Made famous by the movie Slumdog Millionaire, the Mumbai slum of Dharavi is one of the largest informal settlements in the world. The 500-acre district, established in the center of the city in the 1880s during the British colonial era, is home to a tight-knit community of about a million, many of whom produce textiles, leather crafts, and handmade pottery for a thriving informal economy.
Wander the narrow pathways between sheet iron structures in Dharavi to gain insight into the melting pot that is one of the world’s largest slums, home to many small-scale industries. While educational, a walk through the quarter may be overwhelming for outsiders, so it’s best to visit the slum with a local English-speaking guide who can highlight the experience with context and insight into daily life and show how residents use their ingenuity and creativity to reside in an otherwise challenging socioeconomic environment. Choose a private or small-group walking tour of the slum, or visit as part of a Mumbai sightseeing tour.
Things to Know Before You Go
This neighborhood offers travelers the opportunity to learn about the history of the area and gain a well-rounded understanding of Mumbai.
Proceeds from Dharavi tours of the slum often go back to the local community.

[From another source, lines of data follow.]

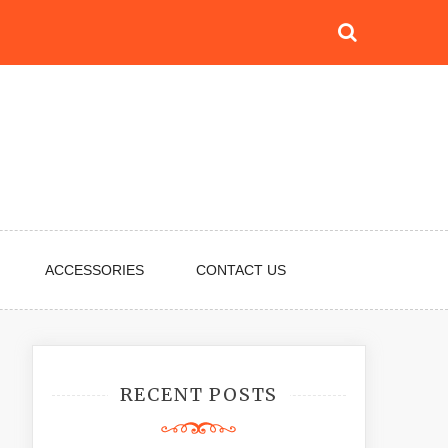
ACCESSORIES
CONTACT US
RECENT POSTS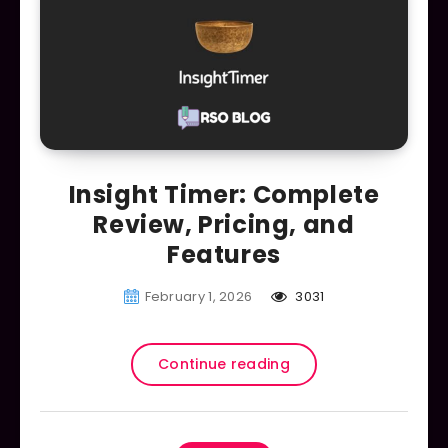
Insight Timer: Complete
Review, Pricing, and
Features
February 1, 2026
3031
Continue reading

Wear comfortable shoes suitable for walking on uneven surfaces.
How to Get There
Dharavi is situated in the northern suburbs of Mumbai between the Western and Central Railways lines. While it’s possible to visit the area independently, it’s quite easy to get lost in the maze of streets and narrow alleys, so it’s much safer to visit with a tour guide.
When to Get There
The most pleasant time to visit Dharavi Slum (and Mumbai as a whole) is during winter, from November to February, when the weather is mild and dry. Expect temperatures upwards of 100°F (38°C) in May, and frequent—sometimes continuous—rainfall during July and August monsoons.
A Note on the Ethics of Slum Tourism
We are sensitive to the issues and concerns surrounding slums, and we understand that tours of them may not be suitable for everyone. We strongly believe that these tours are educational and allow for a better understanding of Indian life inside Dharavi.